Poster
in
Workshop: Workshop on Open-World Agents: Synnergizing Reasoning and Decision-Making in Open-World Environments (OWA-2024)
Multimodal Auto Validation For Self-Refinement in Web Agents
Ruhana Azam · Tamer Abuelsaad · Aditya Vempaty · Ashish Jagmohan
Keywords: [ Multi-modal Large Language Models ] [ Iterative Refinement ] [ Automatic Evaluation ]

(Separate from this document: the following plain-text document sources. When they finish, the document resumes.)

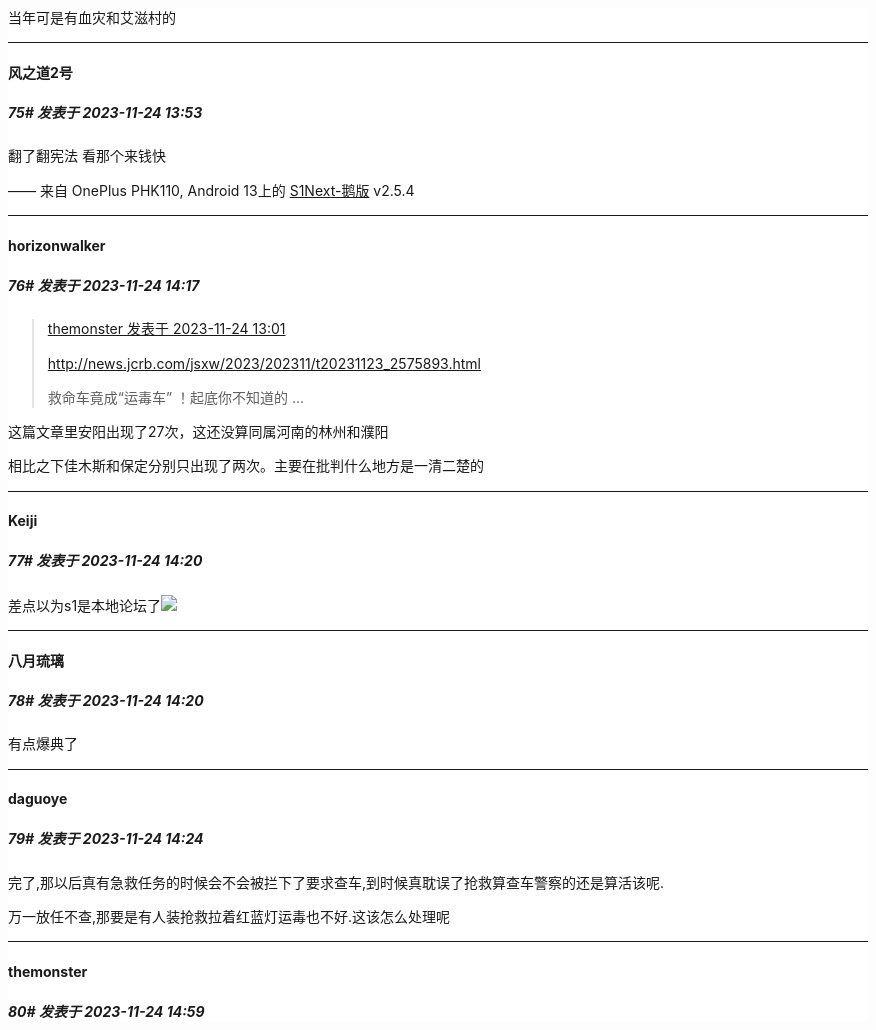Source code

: 当年可是有血灾和艾滋村的

*****

####  风之道2号  
##### 75#       发表于 2023-11-24 13:53

翻了翻宪法 看那个来钱快

—— 来自 OnePlus PHK110, Android 13上的 [S1Next-鹅版](https://github.com/ykrank/S1-Next/releases) v2.5.4


*****

####  horizonwalker  
##### 76#       发表于 2023-11-24 14:17

<blockquote><a href="httphttps://bbs.saraba1st.com/2b/forum.php?mod=redirect&amp;goto=findpost&amp;pid=63127363&amp;ptid=2161787" target="_blank">themonster 发表于 2023-11-24 13:01</a>

http://news.jcrb.com/jsxw/2023/202311/t20231123_2575893.html

救命车竟成“运毒车” ！起底你不知道的 ...</blockquote>
这篇文章里安阳出现了27次，这还没算同属河南的林州和濮阳

相比之下佳木斯和保定分别只出现了两次。主要在批判什么地方是一清二楚的

*****

####  Keiji  
##### 77#       发表于 2023-11-24 14:20

差点以为s1是本地论坛了<img src="https://static.saraba1st.com/image/smiley/face2017/048.png" referrerpolicy="no-referrer">

*****

####  八月琉璃  
##### 78#       发表于 2023-11-24 14:20

有点爆典了

*****

####  daguoye  
##### 79#       发表于 2023-11-24 14:24

完了,那以后真有急救任务的时候会不会被拦下了要求查车,到时候真耽误了抢救算查车警察的还是算活该呢.

万一放任不查,那要是有人装抢救拉着红蓝灯运毒也不好.这该怎么处理呢


*****

####  themonster  
##### 80#       发表于 2023-11-24 14:59
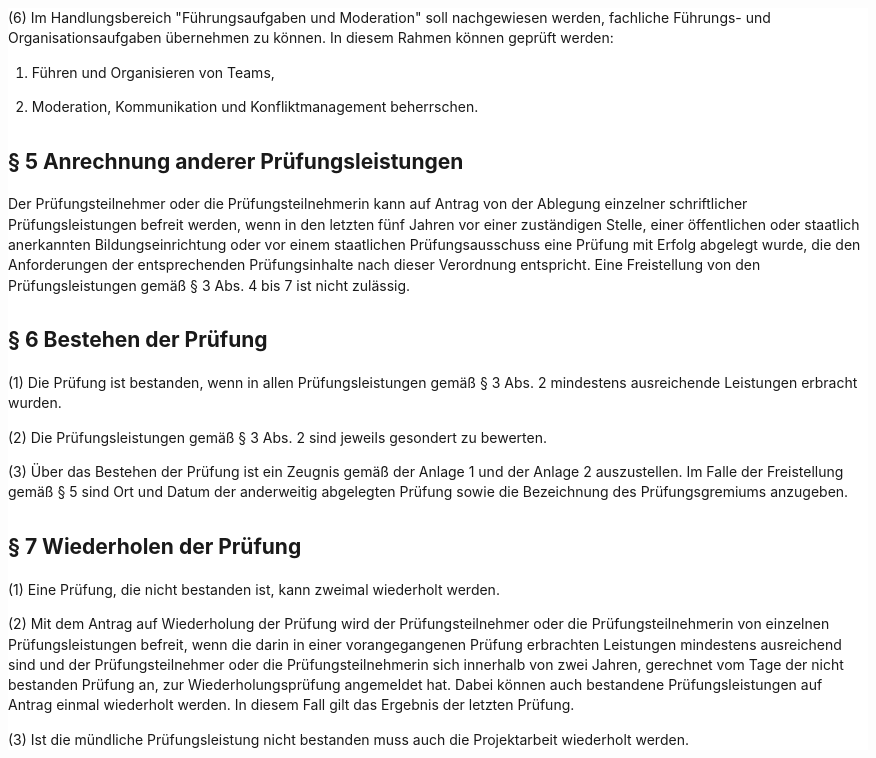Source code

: (6) Im Handlungsbereich "Führungsaufgaben und Moderation" soll
nachgewiesen werden, fachliche Führungs- und Organisationsaufgaben
übernehmen zu können. In diesem Rahmen können geprüft werden:

1.  Führen und Organisieren von Teams,


2.  Moderation, Kommunikation und Konfliktmanagement beherrschen.





## § 5 Anrechnung anderer Prüfungsleistungen

Der Prüfungsteilnehmer oder die Prüfungsteilnehmerin kann auf Antrag
von der Ablegung einzelner schriftlicher Prüfungsleistungen befreit
werden, wenn in den letzten fünf Jahren vor einer zuständigen Stelle,
einer öffentlichen oder staatlich anerkannten Bildungseinrichtung oder
vor einem staatlichen Prüfungsausschuss eine Prüfung mit Erfolg
abgelegt wurde, die den Anforderungen der entsprechenden
Prüfungsinhalte nach dieser Verordnung entspricht. Eine Freistellung
von den Prüfungsleistungen gemäß § 3 Abs. 4 bis 7 ist nicht zulässig.


## § 6 Bestehen der Prüfung

(1) Die Prüfung ist bestanden, wenn in allen Prüfungsleistungen gemäß
§ 3 Abs. 2 mindestens ausreichende Leistungen erbracht wurden.

(2) Die Prüfungsleistungen gemäß § 3 Abs. 2 sind jeweils gesondert zu
bewerten.

(3) Über das Bestehen der Prüfung ist ein Zeugnis gemäß der Anlage 1
und der Anlage 2 auszustellen. Im Falle der Freistellung gemäß § 5
sind Ort und Datum der anderweitig abgelegten Prüfung sowie die
Bezeichnung des Prüfungsgremiums anzugeben.


## § 7 Wiederholen der Prüfung

(1) Eine Prüfung, die nicht bestanden ist, kann zweimal wiederholt
werden.

(2) Mit dem Antrag auf Wiederholung der Prüfung wird der
Prüfungsteilnehmer oder die Prüfungsteilnehmerin von einzelnen
Prüfungsleistungen befreit, wenn die darin in einer vorangegangenen
Prüfung erbrachten Leistungen mindestens ausreichend sind und der
Prüfungsteilnehmer oder die Prüfungsteilnehmerin sich innerhalb von
zwei Jahren, gerechnet vom Tage der nicht bestanden Prüfung an, zur
Wiederholungsprüfung angemeldet hat. Dabei können auch bestandene
Prüfungsleistungen auf Antrag einmal wiederholt werden. In diesem Fall
gilt das Ergebnis der letzten Prüfung.

(3) Ist die mündliche Prüfungsleistung nicht bestanden muss auch die
Projektarbeit wiederholt werden.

As our world digitizes, web agents that can automate complex and monotonous tasks are becoming essential in streamlining workflows. This paper introduces an approach to improving web agent performance through multi-modal validation and self-refinement. We present a comprehensive study of different modalities (text, vision) and the effect of hierarchy for the automatic validation of web agents, building upon the state-of-the-art Agent-E web automation framework. We also introduce a self-refinement mechanism for web automation, using the developed auto-validator, that enables web agents to detect and self-correct workflow failures. Our results show significant gains on Agent-E's (a SOTA web agent) prior state-of-art performance, boosting task-completion rates from 76.2% to 81.24% on the subset of the WebVoyager benchmark. The approach presented in this paper paves the way for more reliable digital assistants in complex, real-world scenarios.